ACTIVITIES:
A - Copy the passage from the 2-D Ising model text word for word, starting at "# 2-D Ising" and ending at "region around $T_c$.".
B - According to the 2-D Ising model text, how many nearest neighbors does every lattice site have under periodic boundary conditions?
C - Write what comes next in the 2-D Ising model text, picking up after its last sentence.

━━ STUDY TEXT ━━

# 2-D Ising Model experiment
*(after Mehta et al.)*

The states of the 2D Ising model according to their phase.

The Hamiltonian for the classical Ising model is given by

$$ H = -J\sum_{\langle ij\rangle}S_{i}S_j,\qquad \qquad S_j\in\{\pm 1\} $$

where the lattice site indices $i,j$ run over all nearest neighbors of a 2-D square lattice, and $J$ is some arbitrary interaction energy scale. We adopt periodic boundary conditions so that every site has 4 nearest neighbors, even at the boundaries.

Onsager proved that this model undergoes a phase transition in the thermodynamic limit from an ordered ferromagnet with all spins aligned to a disordered phase at the critical temperature $T_c/J=2/\log(1+\sqrt{2})\approx 2.26$. For any finite system size, this critical point is expanded to a critical region around $T_c$.

━━━
━━ INFORMATION SHOWN ━━

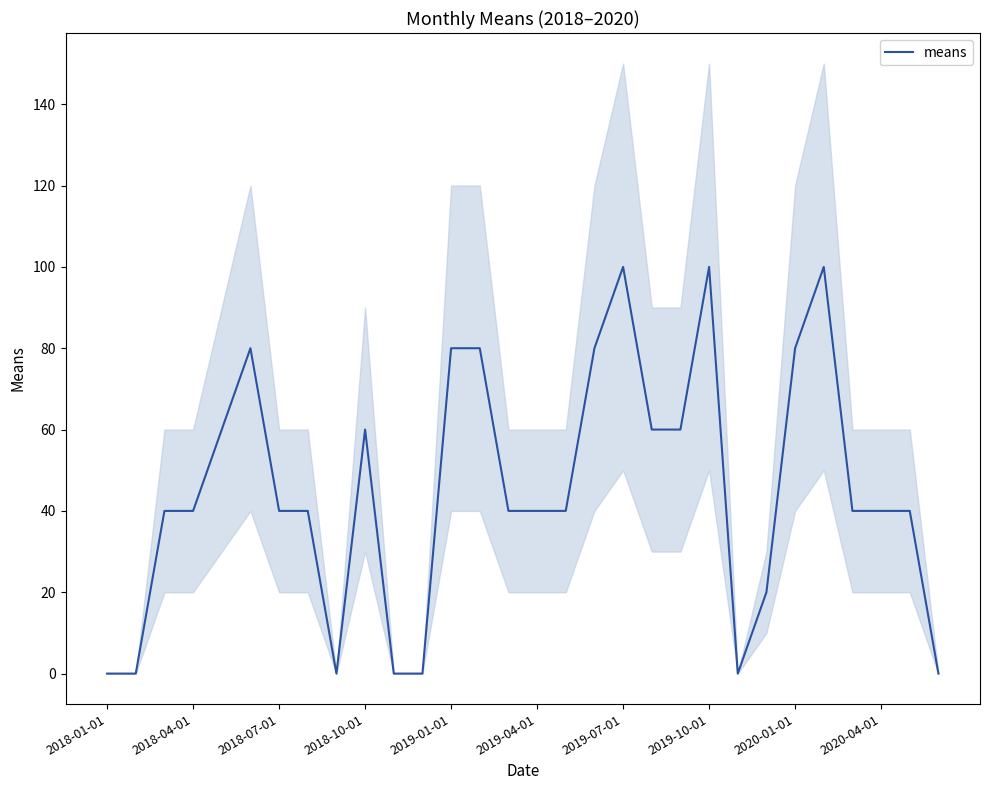

What is the difference between the maximum and minimum values?

100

━━━

RESULTS FOR THE EXERCISE:
A -
# 2-D Ising Model experiment
*(after Mehta et al.)*

The states of the 2D Ising model according to their phase.

The Hamiltonian for the classical Ising model is given by

$$ H = -J\sum_{\langle ij\rangle}S_{i}S_j,\qquad \qquad S_j\in\{\pm 1\} $$

where the lattice site indices $i,j$ run over all nearest neighbors of a 2-D square lattice, and $J$ is some arbitrary interaction energy scale. We adopt periodic boundary conditions so that every site has 4 nearest neighbors, even at the boundaries.

Onsager proved that this model undergoes a phase transition in the thermodynamic limit from an ordered ferromagnet with all spins aligned to a disordered phase at the critical temperature $T_c/J=2/\log(1+\sqrt{2})\approx 2.26$. For any finite system size, this critical point is expanded to a critical region around $T_c$.

B - Every site has 4 nearest neighbors, even at the boundaries.

C -
For this hands-on example, we'll train a Deep Neural Network to predict whether a certain 2-D spin state configuration will result in a disordered phase (label "0") or ordered phase (label "1").

In [None]:
import pickle
import numpy as np
from urllib.request import urlopen

def load_data():

    url_main = 'https://physics.bu.edu/~pankajm/ML-Review-Datasets/isingMC/';

    # The data consists of 16*10000 samples taken in T=np.arange(0.25,4.0001,0.25):
    data_file_name = "Ising2DFM_reSample_L40_T=All.pkl"
    # The labels are obtained from the following file:
    label_file_name = "Ising2DFM_reSample_L40_T=All_labels.pkl"

    data = pickle.load(urlopen(url_main + data_file_name)) # pickle reads the file and returns the Python object (1D array, compressed bits)
    data = np.unpackbits(data).reshape(-1, 1600) # Decompress array and reshape for convenience
    data=data.astype('int')
    data[np.where(data==0)]=-1 # map 0 state to -1 (Ising variable can take values +/-1)

    #labels (convention is 1 for ordered states and 0 for disordered states)
    labels = pickle.load(urlopen(url_main + label_file_name)) # pickle reads the file and returns the Python object (here just a 1D array with the binary labels)

    print("Finished loading data")
    return data, labels

data, labels = load_data()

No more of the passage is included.